Summer Harvest & Supporting Players
The fruit set on Full Circle’s hot crops is as heavy as we’ve seen in the past couple of years, and the blast of heat at the beginning of the month has kicked our plantings into high gear. August and September are the finest months on the farm, to be sure; much of the hard work invested in the first half of the year finally comes to fruition. Snap beans, cucumbers, summer squash, peppers and eggplant will be in good supply this year, even though we’re always a couple of weeks behind eastern Washington. Our melons will be a gamble as always, but with this in mind, this season we’re working with a farmer growing some wonderful varieties in Washington’s Columbia Basin.

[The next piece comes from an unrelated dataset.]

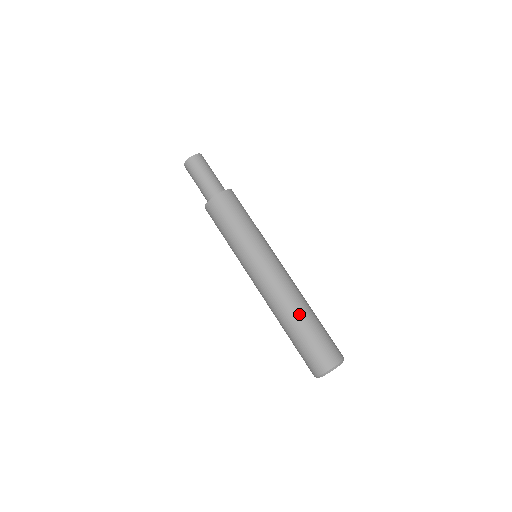
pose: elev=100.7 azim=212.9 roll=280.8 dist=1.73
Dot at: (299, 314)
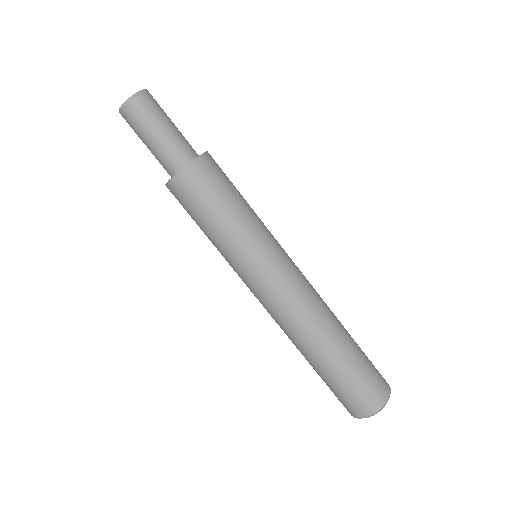
Dot at: (311, 355)
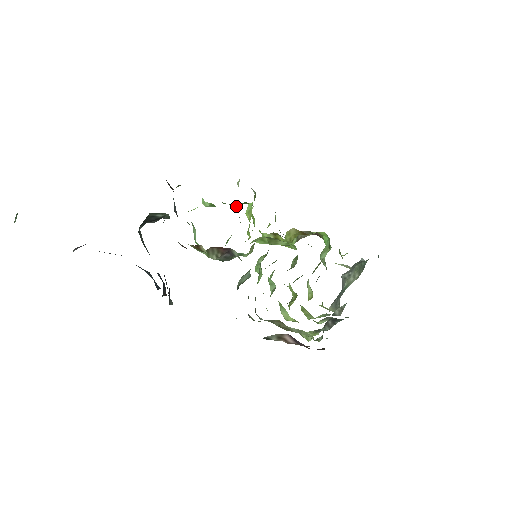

We visited Alan Schreiber, of Schreiber & Sons Farm in Eltopia, back in May when the melon transplants were just becoming established under low tunnels. He sent us photographs last week and also tested for brix (sugar content measured with a refractometer), which hit a respectable 11 degrees. That’s U.S. Extra Fancy! This kind of information is very useful in helping us select the very best produce we can find, and talking to the farmer in the field as harvest time approaches is about as good as it gets.

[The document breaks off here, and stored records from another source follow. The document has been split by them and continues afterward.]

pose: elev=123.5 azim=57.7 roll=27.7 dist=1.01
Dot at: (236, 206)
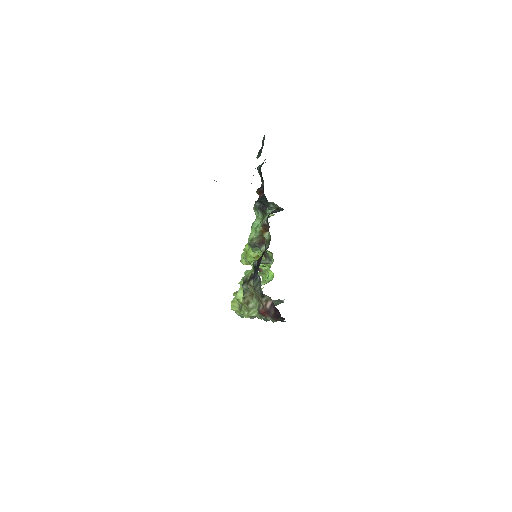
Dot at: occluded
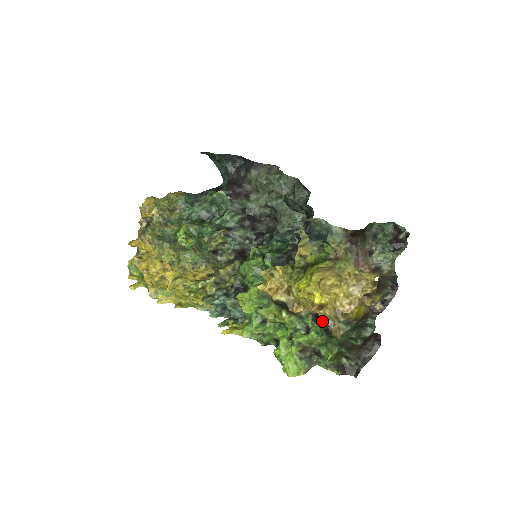
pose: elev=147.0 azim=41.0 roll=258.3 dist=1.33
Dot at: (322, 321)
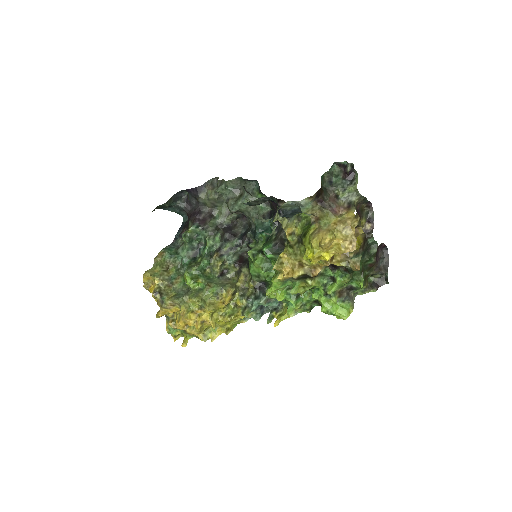
Dot at: (339, 266)
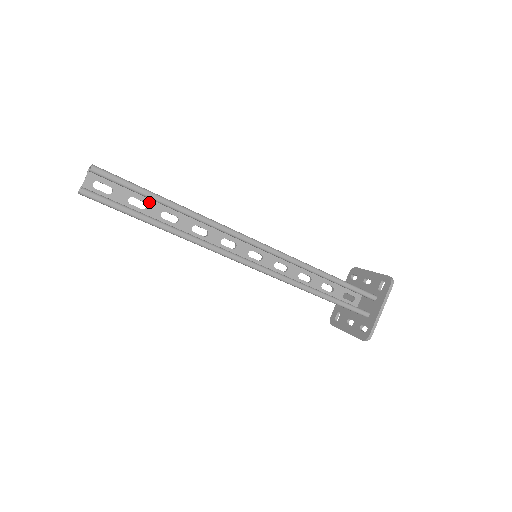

Another great farm we’re able to support starting this week (green leaf lettuce) is Mustard Seed Farms in St. Paul, Oregon. David Brown and his wife Nancy have farmed 80 acres of vegetables and cane berries since 1965, and have been certified organic since the early nineties. We traveled to their farm in June to learn about their operation. Although they grow much of the same produce that we do, we’ll look to them when our varieties gap, and also for commodities like winter squash later in the year. Can you guess why the plants in the photograph are spaced so widely?

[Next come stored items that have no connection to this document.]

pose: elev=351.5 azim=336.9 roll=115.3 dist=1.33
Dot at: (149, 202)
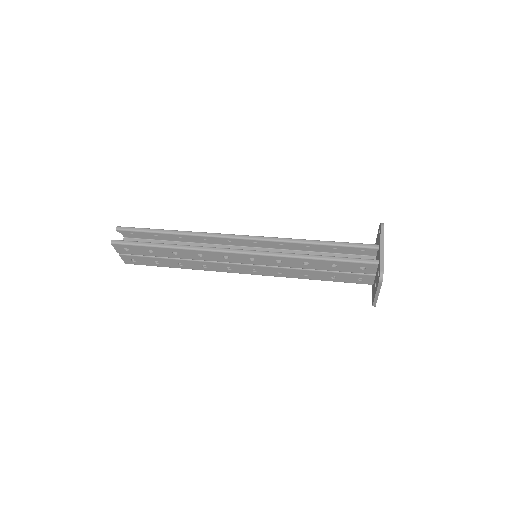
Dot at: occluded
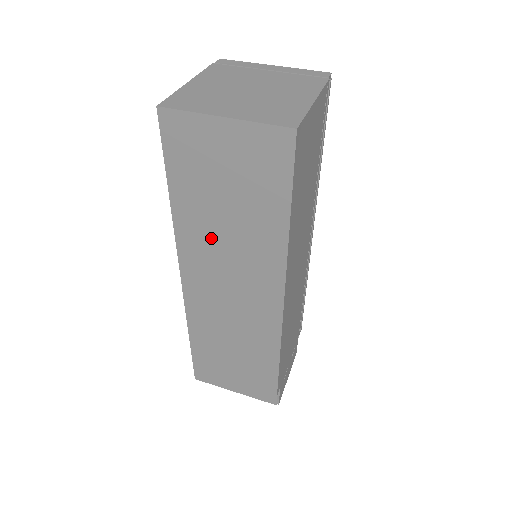
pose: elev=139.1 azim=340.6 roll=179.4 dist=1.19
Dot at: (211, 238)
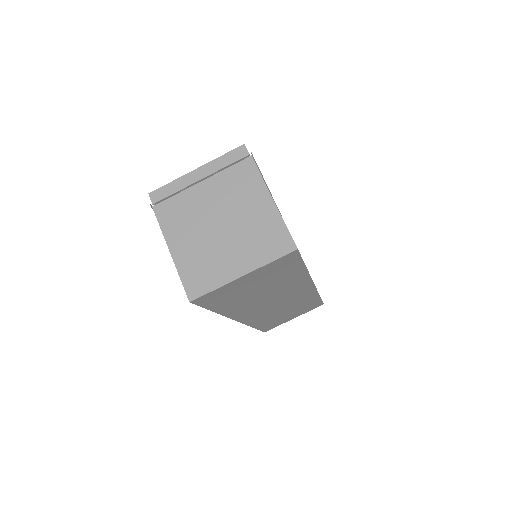
Dot at: (254, 302)
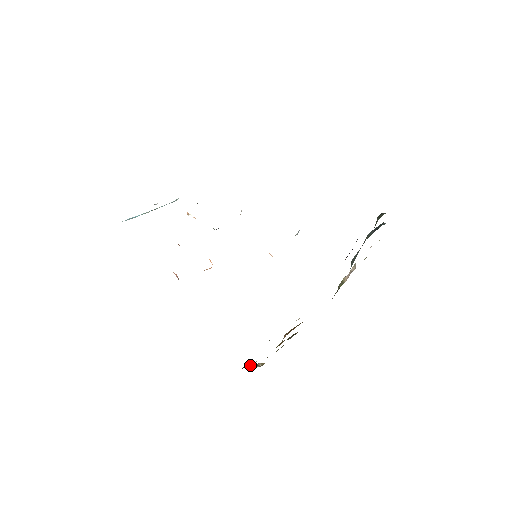
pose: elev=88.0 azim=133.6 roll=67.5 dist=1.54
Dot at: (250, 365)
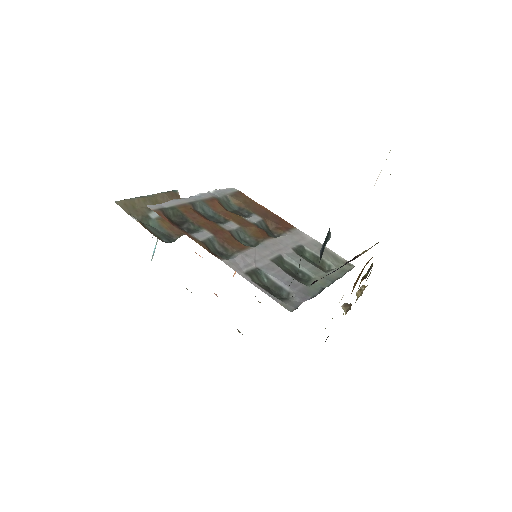
Dot at: (344, 310)
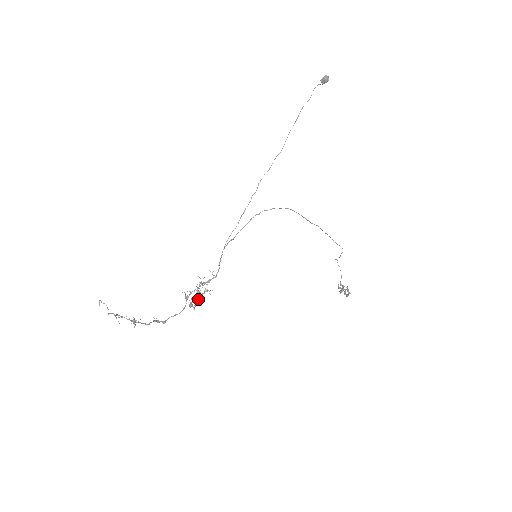
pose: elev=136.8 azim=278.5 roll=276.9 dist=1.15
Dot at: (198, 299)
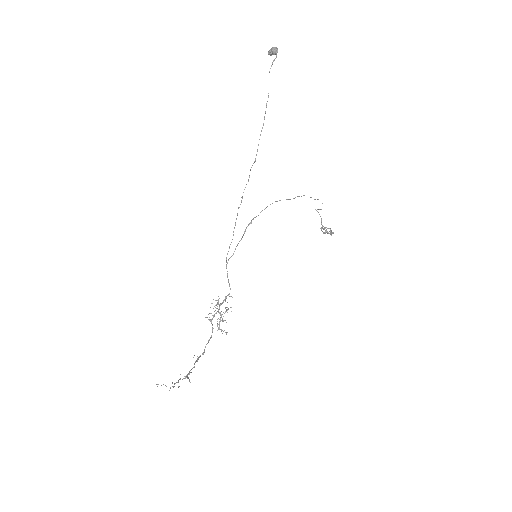
Dot at: (222, 319)
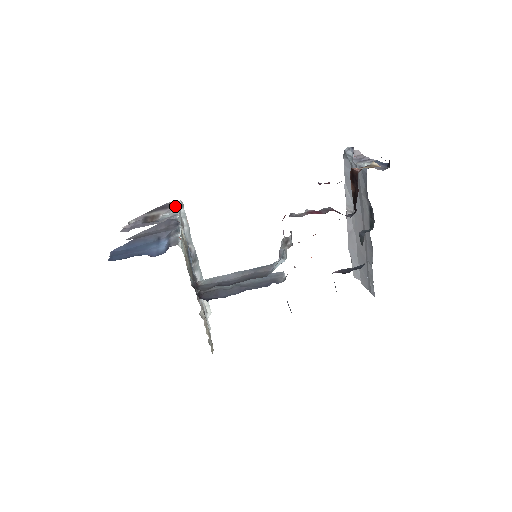
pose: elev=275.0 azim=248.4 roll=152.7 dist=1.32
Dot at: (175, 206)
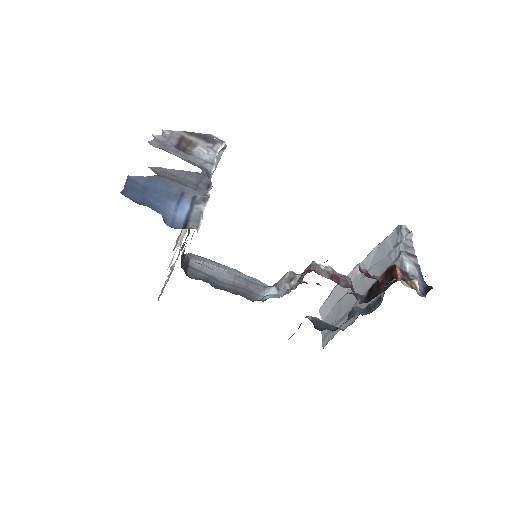
Dot at: (217, 146)
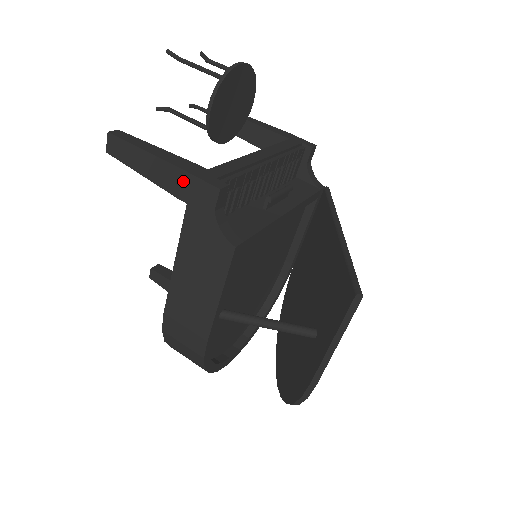
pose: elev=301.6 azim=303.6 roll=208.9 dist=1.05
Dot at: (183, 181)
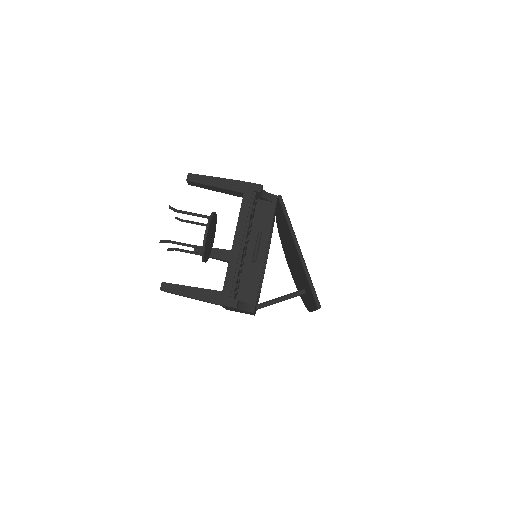
Dot at: occluded
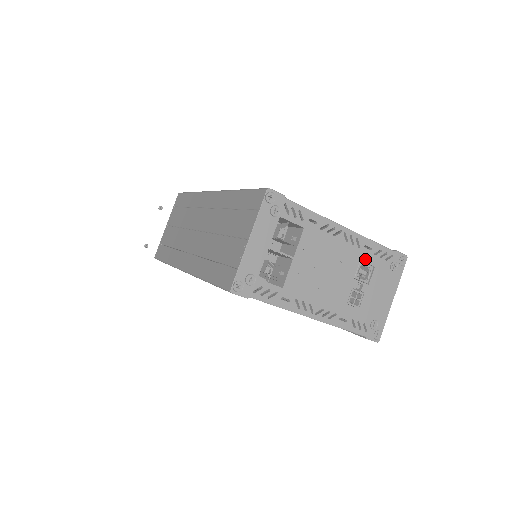
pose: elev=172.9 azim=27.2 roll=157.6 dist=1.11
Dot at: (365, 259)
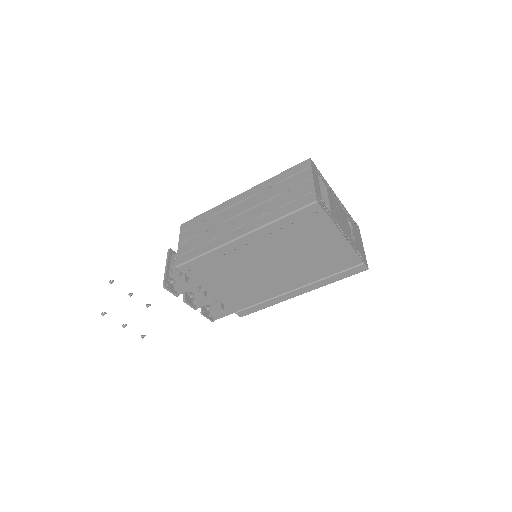
Dot at: (348, 218)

The home farm is humming along. We’re experiencing “empty nest syndrome” – our yearly crop of barn swallows has finally fledged. In the interest of food safety, we allowed them to establish only a few nests in the barn this time, away from production and storage. Besides being cute and reminding us of the yearly cycles of nature, these lively insectivores play an important role in the biodiversity of our farm.